> **WHAT IS EXPECTED**: Work out how many lines in the data hold the string "down". Reply with only that number.

(Stored data entries)
##############################
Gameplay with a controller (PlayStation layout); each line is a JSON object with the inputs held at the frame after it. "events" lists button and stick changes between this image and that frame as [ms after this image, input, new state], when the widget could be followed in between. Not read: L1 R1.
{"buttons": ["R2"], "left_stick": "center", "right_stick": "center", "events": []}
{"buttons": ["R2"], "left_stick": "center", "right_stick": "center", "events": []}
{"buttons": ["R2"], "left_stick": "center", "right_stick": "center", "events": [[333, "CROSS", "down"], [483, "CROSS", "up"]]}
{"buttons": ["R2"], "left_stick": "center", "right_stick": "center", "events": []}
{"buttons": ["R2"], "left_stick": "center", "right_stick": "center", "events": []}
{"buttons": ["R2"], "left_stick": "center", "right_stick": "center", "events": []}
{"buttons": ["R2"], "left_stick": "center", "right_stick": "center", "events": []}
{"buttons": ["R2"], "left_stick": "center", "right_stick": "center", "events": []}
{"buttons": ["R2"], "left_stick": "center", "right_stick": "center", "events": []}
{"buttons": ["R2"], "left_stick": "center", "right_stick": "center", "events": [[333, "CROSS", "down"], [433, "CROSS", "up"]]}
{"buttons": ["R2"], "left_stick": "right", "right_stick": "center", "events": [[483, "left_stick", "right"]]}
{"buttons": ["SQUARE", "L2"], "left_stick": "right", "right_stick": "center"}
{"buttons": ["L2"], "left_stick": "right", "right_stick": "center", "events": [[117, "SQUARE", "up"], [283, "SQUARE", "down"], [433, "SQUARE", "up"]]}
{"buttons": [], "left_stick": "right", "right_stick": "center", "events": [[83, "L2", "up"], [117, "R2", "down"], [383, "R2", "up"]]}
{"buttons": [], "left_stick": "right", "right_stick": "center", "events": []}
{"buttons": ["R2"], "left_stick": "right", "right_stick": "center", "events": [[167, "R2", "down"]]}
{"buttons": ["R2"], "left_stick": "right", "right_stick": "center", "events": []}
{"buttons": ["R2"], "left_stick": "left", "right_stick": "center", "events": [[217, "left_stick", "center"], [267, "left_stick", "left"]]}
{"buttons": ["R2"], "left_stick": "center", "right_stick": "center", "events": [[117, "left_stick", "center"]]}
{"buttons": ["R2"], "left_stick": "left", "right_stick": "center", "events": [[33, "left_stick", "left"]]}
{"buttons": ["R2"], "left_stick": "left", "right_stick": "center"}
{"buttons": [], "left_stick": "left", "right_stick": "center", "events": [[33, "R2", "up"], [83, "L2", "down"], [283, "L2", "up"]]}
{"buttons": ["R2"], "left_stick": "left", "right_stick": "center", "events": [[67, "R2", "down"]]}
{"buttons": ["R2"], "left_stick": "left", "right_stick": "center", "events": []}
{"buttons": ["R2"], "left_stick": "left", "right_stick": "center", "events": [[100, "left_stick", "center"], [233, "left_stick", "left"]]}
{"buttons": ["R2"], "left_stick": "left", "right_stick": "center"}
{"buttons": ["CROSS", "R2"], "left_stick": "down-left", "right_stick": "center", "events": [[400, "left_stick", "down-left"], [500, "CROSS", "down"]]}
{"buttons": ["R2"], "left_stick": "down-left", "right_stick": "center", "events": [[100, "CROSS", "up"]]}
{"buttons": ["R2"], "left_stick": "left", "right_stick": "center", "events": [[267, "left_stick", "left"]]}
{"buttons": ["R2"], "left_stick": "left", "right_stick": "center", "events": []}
##############################
> **SOLVED EXERCISE**: 9